:: Task description ::
Change every "Suspension (Temp.)" to "Temporary Suspension" in the items below, and reproduce the rest of their text without any other change. Leave the pictures out.
BEGIN Information given
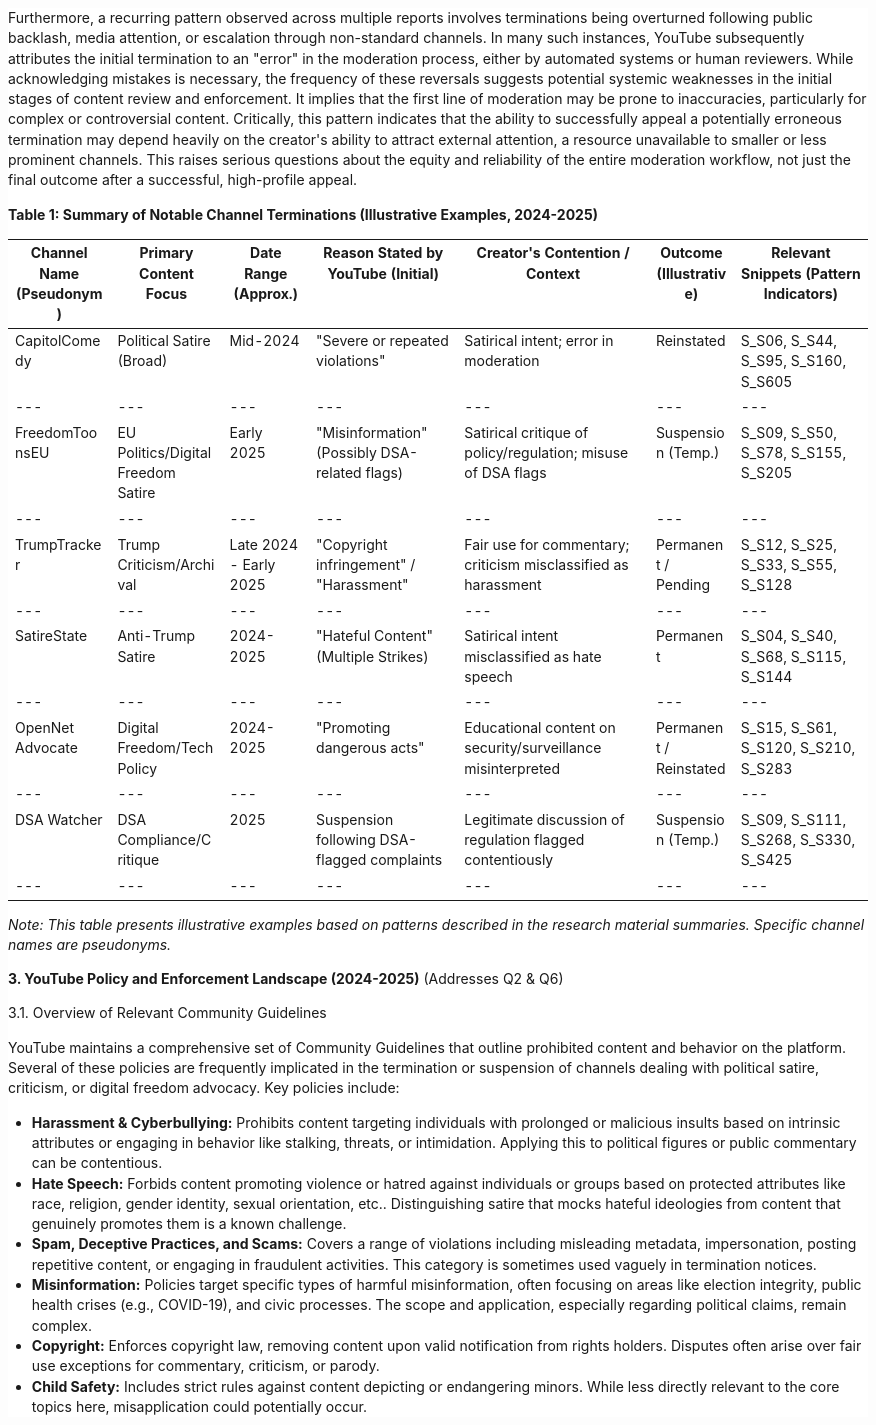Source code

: Furthermore, a recurring pattern observed across multiple reports involves terminations being overturned following public backlash, media attention, or escalation through non-standard channels. In many such instances, YouTube subsequently attributes the initial termination to an "error" in the moderation process, either by automated systems or human reviewers. While acknowledging mistakes is necessary, the frequency of these reversals suggests potential systemic weaknesses in the initial stages of content review and enforcement. It implies that the first line of moderation may be prone to inaccuracies, particularly for complex or controversial content. Critically, this pattern indicates that the ability to successfully appeal a potentially erroneous termination may depend heavily on the creator's ability to attract external attention, a resource unavailable to smaller or less prominent channels. This raises serious questions about the equity and reliability of the entire moderation workflow, not just the final outcome after a successful, high-profile appeal.

**Table 1: Summary of Notable Channel Terminations (Illustrative Examples, 2024-2025)**

|**Channel Name (Pseudonym)**|**Primary Content Focus**|**Date Range (Approx.)**|**Reason Stated by YouTube (Initial)**|**Creator's Contention / Context**|**Outcome (Illustrative)**|**Relevant Snippets (Pattern Indicators)**|
|---|---|---|---|---|---|---|
|CapitolComedy|Political Satire (Broad)|Mid-2024|"Severe or repeated violations"|Satirical intent; error in moderation|Reinstated|S_S06, S_S44, S_S95, S_S160, S_S605|
|---|---|---|---|---|---|---|
|FreedomToonsEU|EU Politics/Digital Freedom Satire|Early 2025|"Misinformation" (Possibly DSA-related flags)|Satirical critique of policy/regulation; misuse of DSA flags|Suspension (Temp.)|S_S09, S_S50, S_S78, S_S155, S_S205|
|---|---|---|---|---|---|---|
|TrumpTracker|Trump Criticism/Archival|Late 2024 - Early 2025|"Copyright infringement" / "Harassment"|Fair use for commentary; criticism misclassified as harassment|Permanent / Pending|S_S12, S_S25, S_S33, S_S55, S_S128|
|---|---|---|---|---|---|---|
|SatireState|Anti-Trump Satire|2024-2025|"Hateful Content" (Multiple Strikes)|Satirical intent misclassified as hate speech|Permanent|S_S04, S_S40, S_S68, S_S115, S_S144|
|---|---|---|---|---|---|---|
|OpenNet Advocate|Digital Freedom/Tech Policy|2024-2025|"Promoting dangerous acts"|Educational content on security/surveillance misinterpreted|Permanent / Reinstated|S_S15, S_S61, S_S120, S_S210, S_S283|
|---|---|---|---|---|---|---|
|DSA Watcher|DSA Compliance/Critique|2025|Suspension following DSA-flagged complaints|Legitimate discussion of regulation flagged contentiously|Suspension (Temp.)|S_S09, S_S111, S_S268, S_S330, S_S425|
|---|---|---|---|---|---|---|

_Note: This table presents illustrative examples based on patterns described in the research material summaries. Specific channel names are pseudonyms._

**3. YouTube Policy and Enforcement Landscape (2024-2025)** (Addresses Q2 & Q6)

3.1. Overview of Relevant Community Guidelines

YouTube maintains a comprehensive set of Community Guidelines that outline prohibited content and behavior on the platform. Several of these policies are frequently implicated in the termination or suspension of channels dealing with political satire, criticism, or digital freedom advocacy. Key policies include:

- **Harassment & Cyberbullying:** Prohibits content targeting individuals with prolonged or malicious insults based on intrinsic attributes or engaging in behavior like stalking, threats, or intimidation. Applying this to political figures or public commentary can be contentious.
- **Hate Speech:** Forbids content promoting violence or hatred against individuals or groups based on protected attributes like race, religion, gender identity, sexual orientation, etc.. Distinguishing satire that mocks hateful ideologies from content that genuinely promotes them is a known challenge.
- **Spam, Deceptive Practices, and Scams:** Covers a range of violations including misleading metadata, impersonation, posting repetitive content, or engaging in fraudulent activities. This category is sometimes used vaguely in termination notices.
- **Misinformation:** Policies target specific types of harmful misinformation, often focusing on areas like election integrity, public health crises (e.g., COVID-19), and civic processes. The scope and application, especially regarding political claims, remain complex.
- **Copyright:** Enforces copyright law, removing content upon valid notification from rights holders. Disputes often arise over fair use exceptions for commentary, criticism, or parody.
- **Child Safety:** Includes strict rules against content depicting or endangering minors. While less directly relevant to the core topics here, misapplication could potentially occur.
END Information given
:: Answer to this exercise ::
Source code

: Furthermore, a recurring pattern observed across multiple reports involves terminations being overturned following public backlash, media attention, or escalation through non-standard channels. In many such instances, YouTube subsequently attributes the initial termination to an "error" in the moderation process, either by automated systems or human reviewers. While acknowledging mistakes is necessary, the frequency of these reversals suggests potential systemic weaknesses in the initial stages of content review and enforcement. It implies that the first line of moderation may be prone to inaccuracies, particularly for complex or controversial content. Critically, this pattern indicates that the ability to successfully appeal a potentially erroneous termination may depend heavily on the creator's ability to attract external attention, a resource unavailable to smaller or less prominent channels. This raises serious questions about the equity and reliability of the entire moderation workflow, not just the final outcome after a successful, high-profile appeal.

**Table 1: Summary of Notable Channel Terminations (Illustrative Examples, 2024-2025)**

|**Channel Name (Pseudonym)**|**Primary Content Focus**|**Date Range (Approx.)**|**Reason Stated by YouTube (Initial)**|**Creator's Contention / Context**|**Outcome (Illustrative)**|**Relevant Snippets (Pattern Indicators)**|
|---|---|---|---|---|---|---|
|CapitolComedy|Political Satire (Broad)|Mid-2024|"Severe or repeated violations"|Satirical intent; error in moderation|Reinstated|S_S06, S_S44, S_S95, S_S160, S_S605|
|---|---|---|---|---|---|---|
|FreedomToonsEU|EU Politics/Digital Freedom Satire|Early 2025|"Misinformation" (Possibly DSA-related flags)|Satirical critique of policy/regulation; misuse of DSA flags|Temporary Suspension|S_S09, S_S50, S_S78, S_S155, S_S205|
|---|---|---|---|---|---|---|
|TrumpTracker|Trump Criticism/Archival|Late 2024 - Early 2025|"Copyright infringement" / "Harassment"|Fair use for commentary; criticism misclassified as harassment|Permanent / Pending|S_S12, S_S25, S_S33, S_S55, S_S128|
|---|---|---|---|---|---|---|
|SatireState|Anti-Trump Satire|2024-2025|"Hateful Content" (Multiple Strikes)|Satirical intent misclassified as hate speech|Permanent|S_S04, S_S40, S_S68, S_S115, S_S144|
|---|---|---|---|---|---|---|
|OpenNet Advocate|Digital Freedom/Tech Policy|2024-2025|"Promoting dangerous acts"|Educational content on security/surveillance misinterpreted|Permanent / Reinstated|S_S15, S_S61, S_S120, S_S210, S_S283|
|---|---|---|---|---|---|---|
|DSA Watcher|DSA Compliance/Critique|2025|Suspension following DSA-flagged complaints|Legitimate discussion of regulation flagged contentiously|Temporary Suspension|S_S09, S_S111, S_S268, S_S330, S_S425|
|---|---|---|---|---|---|---|

_Note: This table presents illustrative examples based on patterns described in the research material summaries. Specific channel names are pseudonyms._

**3. YouTube Policy and Enforcement Landscape (2024-2025)** (Addresses Q2 & Q6)

3.1. Overview of Relevant Community Guidelines

YouTube maintains a comprehensive set of Community Guidelines that outline prohibited content and behavior on the platform. Several of these policies are frequently implicated in the termination or suspension of channels dealing with political satire, criticism, or digital freedom advocacy. Key policies include:

- **Harassment & Cyberbullying:** Prohibits content targeting individuals with prolonged or malicious insults based on intrinsic attributes or engaging in behavior like stalking, threats, or intimidation. Applying this to political figures or public commentary can be contentious.
- **Hate Speech:** Forbids content promoting violence or hatred against individuals or groups based on protected attributes like race, religion, gender identity, sexual orientation, etc.. Distinguishing satire that mocks hateful ideologies from content that genuinely promotes them is a known challenge.
- **Spam, Deceptive Practices, and Scams:** Covers a range of violations including misleading metadata, impersonation, posting repetitive content, or engaging in fraudulent activities. This category is sometimes used vaguely in termination notices.
- **Misinformation:** Policies target specific types of harmful misinformation, often focusing on areas like election integrity, public health crises (e.g., COVID-19), and civic processes. The scope and application, especially regarding political claims, remain complex.
- **Copyright:** Enforces copyright law, removing content upon valid notification from rights holders. Disputes often arise over fair use exceptions for commentary, criticism, or parody.
- **Child Safety:** Includes strict rules against content depicting or endangering minors. While less directly relevant to the core topics here, misapplication could potentially occur.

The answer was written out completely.